* Source material *

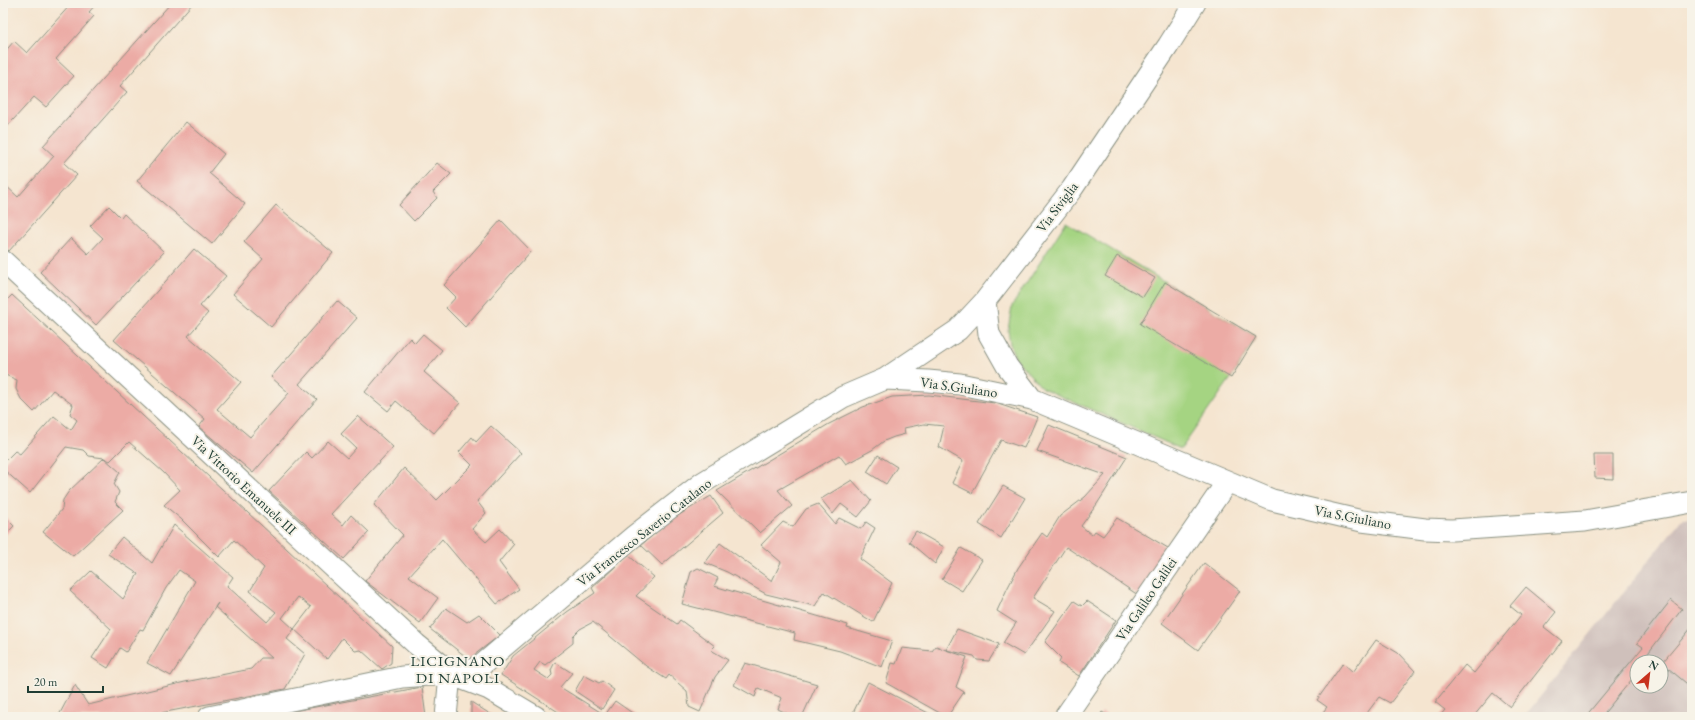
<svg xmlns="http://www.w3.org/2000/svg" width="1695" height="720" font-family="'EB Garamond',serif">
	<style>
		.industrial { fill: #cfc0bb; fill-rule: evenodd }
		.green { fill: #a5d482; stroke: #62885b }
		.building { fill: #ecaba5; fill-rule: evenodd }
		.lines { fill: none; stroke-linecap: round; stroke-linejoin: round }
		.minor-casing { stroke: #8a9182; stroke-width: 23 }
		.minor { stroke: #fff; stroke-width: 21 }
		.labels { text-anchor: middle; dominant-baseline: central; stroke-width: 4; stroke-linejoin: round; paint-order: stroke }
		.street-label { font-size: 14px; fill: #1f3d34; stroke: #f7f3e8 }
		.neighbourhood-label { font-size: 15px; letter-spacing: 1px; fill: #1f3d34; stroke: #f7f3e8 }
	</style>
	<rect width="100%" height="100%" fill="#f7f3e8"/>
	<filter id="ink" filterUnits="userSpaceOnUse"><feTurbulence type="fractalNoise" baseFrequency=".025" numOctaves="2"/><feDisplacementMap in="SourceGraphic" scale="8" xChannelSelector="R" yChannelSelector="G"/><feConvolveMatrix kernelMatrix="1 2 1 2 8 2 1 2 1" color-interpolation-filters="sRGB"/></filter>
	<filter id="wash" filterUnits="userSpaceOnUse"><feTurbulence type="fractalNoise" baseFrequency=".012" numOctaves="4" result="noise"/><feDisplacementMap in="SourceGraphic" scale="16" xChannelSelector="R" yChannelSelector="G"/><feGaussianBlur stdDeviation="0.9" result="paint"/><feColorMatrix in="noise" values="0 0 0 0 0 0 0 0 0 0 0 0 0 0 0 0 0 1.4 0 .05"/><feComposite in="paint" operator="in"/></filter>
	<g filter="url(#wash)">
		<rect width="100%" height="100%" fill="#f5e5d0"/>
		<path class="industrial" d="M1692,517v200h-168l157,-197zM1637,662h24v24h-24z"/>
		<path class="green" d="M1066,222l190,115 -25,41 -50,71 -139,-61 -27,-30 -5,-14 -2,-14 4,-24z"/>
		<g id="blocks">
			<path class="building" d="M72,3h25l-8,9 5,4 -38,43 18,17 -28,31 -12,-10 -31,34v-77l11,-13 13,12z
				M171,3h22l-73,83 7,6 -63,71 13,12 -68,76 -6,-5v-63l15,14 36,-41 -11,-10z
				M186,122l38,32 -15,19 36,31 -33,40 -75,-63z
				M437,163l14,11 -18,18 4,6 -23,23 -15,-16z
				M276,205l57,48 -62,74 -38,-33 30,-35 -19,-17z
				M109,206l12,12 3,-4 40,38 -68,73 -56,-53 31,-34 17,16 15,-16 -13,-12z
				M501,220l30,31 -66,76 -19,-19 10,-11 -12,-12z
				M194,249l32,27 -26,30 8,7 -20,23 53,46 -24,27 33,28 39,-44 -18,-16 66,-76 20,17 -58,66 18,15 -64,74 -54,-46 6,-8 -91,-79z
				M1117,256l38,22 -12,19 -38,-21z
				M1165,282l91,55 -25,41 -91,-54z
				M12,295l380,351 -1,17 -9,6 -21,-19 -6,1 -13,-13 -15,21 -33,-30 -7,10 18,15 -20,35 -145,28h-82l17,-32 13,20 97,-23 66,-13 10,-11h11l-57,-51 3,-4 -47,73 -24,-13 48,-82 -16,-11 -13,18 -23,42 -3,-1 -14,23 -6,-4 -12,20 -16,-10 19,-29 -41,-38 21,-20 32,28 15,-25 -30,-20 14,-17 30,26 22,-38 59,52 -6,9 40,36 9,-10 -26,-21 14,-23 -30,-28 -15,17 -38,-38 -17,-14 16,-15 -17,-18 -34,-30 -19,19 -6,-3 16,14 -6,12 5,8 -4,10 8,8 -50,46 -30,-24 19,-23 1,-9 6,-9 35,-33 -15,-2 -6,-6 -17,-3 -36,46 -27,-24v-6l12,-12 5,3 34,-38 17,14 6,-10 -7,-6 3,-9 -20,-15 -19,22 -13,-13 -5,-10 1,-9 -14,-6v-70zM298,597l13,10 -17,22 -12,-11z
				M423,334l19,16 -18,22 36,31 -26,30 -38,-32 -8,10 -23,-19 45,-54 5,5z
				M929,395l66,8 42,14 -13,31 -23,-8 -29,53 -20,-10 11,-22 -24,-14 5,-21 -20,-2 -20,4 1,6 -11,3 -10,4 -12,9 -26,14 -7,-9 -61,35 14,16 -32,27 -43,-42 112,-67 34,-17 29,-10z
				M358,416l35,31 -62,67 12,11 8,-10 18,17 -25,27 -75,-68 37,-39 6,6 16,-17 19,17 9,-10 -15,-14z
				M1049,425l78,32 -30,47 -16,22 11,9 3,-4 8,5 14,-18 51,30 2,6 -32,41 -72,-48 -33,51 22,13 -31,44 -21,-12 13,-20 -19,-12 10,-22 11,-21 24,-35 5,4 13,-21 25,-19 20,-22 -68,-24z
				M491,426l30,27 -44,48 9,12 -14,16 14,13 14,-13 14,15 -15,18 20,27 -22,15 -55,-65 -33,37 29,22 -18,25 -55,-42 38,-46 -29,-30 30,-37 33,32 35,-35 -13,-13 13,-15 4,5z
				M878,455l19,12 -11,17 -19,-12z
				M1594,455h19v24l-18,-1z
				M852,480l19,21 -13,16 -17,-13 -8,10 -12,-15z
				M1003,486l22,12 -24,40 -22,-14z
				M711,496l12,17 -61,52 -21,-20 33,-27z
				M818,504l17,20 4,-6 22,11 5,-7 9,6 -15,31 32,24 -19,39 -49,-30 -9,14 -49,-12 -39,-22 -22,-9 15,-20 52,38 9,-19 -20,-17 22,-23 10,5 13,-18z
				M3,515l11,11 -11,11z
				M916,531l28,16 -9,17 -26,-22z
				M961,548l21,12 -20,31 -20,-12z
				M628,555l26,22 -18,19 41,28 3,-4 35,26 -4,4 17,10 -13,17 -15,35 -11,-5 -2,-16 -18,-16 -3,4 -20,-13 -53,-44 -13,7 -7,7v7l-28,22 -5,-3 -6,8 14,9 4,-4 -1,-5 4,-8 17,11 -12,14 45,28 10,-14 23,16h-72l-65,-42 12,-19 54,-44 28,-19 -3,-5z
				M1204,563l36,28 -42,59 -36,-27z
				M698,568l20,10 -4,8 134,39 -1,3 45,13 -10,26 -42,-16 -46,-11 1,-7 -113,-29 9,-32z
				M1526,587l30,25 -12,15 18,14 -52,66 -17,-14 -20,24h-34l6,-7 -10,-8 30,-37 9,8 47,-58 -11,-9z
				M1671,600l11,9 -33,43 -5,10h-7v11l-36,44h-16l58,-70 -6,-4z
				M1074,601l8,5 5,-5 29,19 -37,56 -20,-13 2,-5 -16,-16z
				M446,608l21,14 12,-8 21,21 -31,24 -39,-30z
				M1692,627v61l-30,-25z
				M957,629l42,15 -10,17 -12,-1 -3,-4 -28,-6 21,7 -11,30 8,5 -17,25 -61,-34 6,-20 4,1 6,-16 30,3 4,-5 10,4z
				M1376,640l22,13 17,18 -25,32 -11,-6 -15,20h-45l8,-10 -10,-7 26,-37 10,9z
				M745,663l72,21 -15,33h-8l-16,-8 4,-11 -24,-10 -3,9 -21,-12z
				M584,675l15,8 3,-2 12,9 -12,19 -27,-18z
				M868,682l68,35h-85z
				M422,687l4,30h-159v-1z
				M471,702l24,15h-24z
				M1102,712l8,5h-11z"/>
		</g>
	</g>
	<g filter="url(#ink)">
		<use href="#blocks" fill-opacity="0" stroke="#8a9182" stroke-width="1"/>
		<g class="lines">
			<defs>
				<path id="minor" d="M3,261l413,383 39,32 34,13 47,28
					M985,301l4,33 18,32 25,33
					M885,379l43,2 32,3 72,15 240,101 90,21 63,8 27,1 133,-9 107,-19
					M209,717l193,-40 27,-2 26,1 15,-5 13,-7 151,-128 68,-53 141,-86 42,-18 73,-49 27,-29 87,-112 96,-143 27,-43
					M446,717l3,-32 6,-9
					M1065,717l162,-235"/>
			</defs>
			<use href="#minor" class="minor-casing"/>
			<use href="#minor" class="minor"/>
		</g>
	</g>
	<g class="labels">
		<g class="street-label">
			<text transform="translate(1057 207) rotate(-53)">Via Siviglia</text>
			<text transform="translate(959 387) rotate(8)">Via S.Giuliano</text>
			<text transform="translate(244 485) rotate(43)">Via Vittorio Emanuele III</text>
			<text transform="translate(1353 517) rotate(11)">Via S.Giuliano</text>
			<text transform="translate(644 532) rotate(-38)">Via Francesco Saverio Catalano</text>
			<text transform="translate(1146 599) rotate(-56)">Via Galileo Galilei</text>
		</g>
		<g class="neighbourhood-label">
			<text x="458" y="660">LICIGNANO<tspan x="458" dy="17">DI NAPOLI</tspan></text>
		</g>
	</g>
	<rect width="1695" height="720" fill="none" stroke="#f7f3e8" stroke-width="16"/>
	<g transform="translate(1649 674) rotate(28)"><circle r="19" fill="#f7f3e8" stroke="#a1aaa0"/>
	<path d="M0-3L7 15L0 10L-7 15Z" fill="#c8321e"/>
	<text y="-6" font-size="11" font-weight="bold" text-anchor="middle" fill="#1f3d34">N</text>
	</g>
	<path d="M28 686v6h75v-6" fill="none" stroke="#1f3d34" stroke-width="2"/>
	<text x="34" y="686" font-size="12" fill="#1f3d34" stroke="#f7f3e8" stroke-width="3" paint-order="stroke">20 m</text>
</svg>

--

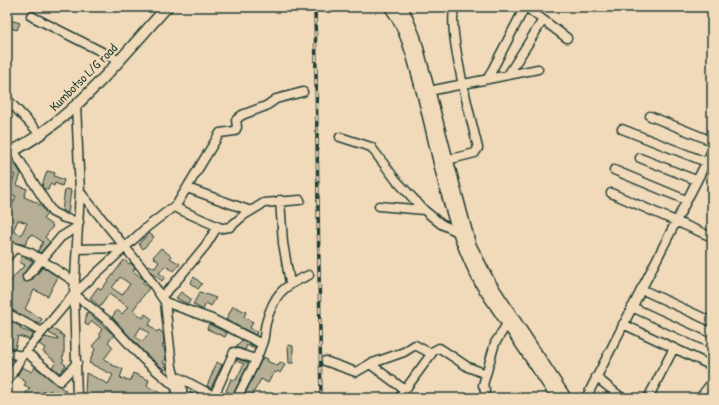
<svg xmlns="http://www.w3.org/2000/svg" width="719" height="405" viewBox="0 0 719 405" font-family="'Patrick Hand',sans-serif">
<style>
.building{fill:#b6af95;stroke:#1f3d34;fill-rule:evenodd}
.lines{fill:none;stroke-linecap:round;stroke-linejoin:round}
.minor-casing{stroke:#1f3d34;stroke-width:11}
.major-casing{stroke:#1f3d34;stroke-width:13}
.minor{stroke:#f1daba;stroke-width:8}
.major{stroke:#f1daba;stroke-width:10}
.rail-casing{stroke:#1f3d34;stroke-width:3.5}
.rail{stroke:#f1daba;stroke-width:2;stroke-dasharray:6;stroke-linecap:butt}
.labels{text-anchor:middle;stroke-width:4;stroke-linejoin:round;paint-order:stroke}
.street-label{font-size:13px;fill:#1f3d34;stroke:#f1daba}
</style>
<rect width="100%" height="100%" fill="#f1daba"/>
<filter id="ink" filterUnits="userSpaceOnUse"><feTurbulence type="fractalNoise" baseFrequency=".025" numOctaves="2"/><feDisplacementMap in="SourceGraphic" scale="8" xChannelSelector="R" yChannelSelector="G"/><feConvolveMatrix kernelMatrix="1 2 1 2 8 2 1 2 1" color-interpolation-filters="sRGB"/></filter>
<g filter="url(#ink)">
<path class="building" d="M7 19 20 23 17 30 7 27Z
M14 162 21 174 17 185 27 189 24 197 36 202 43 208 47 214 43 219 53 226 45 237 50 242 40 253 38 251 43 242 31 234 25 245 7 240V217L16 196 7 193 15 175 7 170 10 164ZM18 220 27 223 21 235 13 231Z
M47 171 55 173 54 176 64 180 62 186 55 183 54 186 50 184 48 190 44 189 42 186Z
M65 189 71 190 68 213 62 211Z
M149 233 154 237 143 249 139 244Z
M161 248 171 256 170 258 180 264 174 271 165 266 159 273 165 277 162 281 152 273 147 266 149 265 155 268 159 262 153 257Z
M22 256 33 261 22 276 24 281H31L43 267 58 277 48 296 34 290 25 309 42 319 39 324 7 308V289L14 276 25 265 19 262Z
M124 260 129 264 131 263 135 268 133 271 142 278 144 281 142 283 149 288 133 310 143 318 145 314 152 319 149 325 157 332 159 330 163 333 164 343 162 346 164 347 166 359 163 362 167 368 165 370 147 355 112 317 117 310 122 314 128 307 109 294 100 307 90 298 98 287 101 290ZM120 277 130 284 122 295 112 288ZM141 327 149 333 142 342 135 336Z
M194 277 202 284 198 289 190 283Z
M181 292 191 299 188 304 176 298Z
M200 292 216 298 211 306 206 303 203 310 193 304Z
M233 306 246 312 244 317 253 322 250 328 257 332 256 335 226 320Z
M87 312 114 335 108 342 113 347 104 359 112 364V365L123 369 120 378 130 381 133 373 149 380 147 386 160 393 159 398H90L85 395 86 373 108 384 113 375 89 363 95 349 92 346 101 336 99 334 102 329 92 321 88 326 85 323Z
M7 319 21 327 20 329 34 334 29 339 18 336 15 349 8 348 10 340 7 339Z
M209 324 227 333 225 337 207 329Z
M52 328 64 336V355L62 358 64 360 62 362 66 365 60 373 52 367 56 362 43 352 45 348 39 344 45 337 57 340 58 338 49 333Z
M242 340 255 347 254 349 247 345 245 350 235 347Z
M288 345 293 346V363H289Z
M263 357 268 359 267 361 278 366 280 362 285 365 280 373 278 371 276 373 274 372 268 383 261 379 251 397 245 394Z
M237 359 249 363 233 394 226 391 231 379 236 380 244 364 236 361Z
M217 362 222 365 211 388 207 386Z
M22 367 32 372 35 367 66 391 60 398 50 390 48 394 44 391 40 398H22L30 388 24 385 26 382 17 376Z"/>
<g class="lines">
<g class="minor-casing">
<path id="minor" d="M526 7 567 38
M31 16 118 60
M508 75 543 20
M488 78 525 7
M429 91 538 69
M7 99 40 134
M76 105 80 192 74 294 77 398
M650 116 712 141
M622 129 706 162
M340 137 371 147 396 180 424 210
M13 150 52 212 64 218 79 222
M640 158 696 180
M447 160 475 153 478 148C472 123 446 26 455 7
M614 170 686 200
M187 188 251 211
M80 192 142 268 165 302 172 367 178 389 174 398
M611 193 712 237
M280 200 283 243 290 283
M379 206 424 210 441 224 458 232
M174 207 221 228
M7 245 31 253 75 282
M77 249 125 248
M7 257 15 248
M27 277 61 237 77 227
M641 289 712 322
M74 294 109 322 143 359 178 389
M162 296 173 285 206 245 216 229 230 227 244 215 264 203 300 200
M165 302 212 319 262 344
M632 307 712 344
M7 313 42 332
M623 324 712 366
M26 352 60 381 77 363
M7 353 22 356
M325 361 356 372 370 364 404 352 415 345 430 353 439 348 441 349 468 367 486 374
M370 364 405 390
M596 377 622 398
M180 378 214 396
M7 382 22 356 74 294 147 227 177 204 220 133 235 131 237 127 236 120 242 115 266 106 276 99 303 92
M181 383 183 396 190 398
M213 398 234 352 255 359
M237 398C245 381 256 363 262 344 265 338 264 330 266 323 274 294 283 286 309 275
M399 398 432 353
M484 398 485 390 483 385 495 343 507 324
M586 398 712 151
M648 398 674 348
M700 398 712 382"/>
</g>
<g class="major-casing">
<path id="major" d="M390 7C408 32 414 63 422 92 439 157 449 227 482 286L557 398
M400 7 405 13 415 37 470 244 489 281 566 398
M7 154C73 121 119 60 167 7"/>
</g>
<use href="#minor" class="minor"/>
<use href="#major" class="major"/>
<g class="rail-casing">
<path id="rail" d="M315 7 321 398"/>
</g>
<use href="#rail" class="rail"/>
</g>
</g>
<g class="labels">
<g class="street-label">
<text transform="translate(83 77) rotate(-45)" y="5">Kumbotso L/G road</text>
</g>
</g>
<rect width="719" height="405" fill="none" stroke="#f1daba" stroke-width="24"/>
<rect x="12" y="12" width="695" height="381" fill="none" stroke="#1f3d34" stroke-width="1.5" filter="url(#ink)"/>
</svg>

* Problem details *
Using the entries above, give again exactly the lines from the line holding "M31 16 118 60" through the line holding "M596 377 622 398". Include both end lines and nothing else.

* Solution to this task *
M31 16 118 60
M508 75 543 20
M488 78 525 7
M429 91 538 69
M7 99 40 134
M76 105 80 192 74 294 77 398
M650 116 712 141
M622 129 706 162
M340 137 371 147 396 180 424 210
M13 150 52 212 64 218 79 222
M640 158 696 180
M447 160 475 153 478 148C472 123 446 26 455 7
M614 170 686 200
M187 188 251 211
M80 192 142 268 165 302 172 367 178 389 174 398
M611 193 712 237
M280 200 283 243 290 283
M379 206 424 210 441 224 458 232
M174 207 221 228
M7 245 31 253 75 282
M77 249 125 248
M7 257 15 248
M27 277 61 237 77 227
M641 289 712 322
M74 294 109 322 143 359 178 389
M162 296 173 285 206 245 216 229 230 227 244 215 264 203 300 200
M165 302 212 319 262 344
M632 307 712 344
M7 313 42 332
M623 324 712 366
M26 352 60 381 77 363
M7 353 22 356
M325 361 356 372 370 364 404 352 415 345 430 353 439 348 441 349 468 367 486 374
M370 364 405 390
M596 377 622 398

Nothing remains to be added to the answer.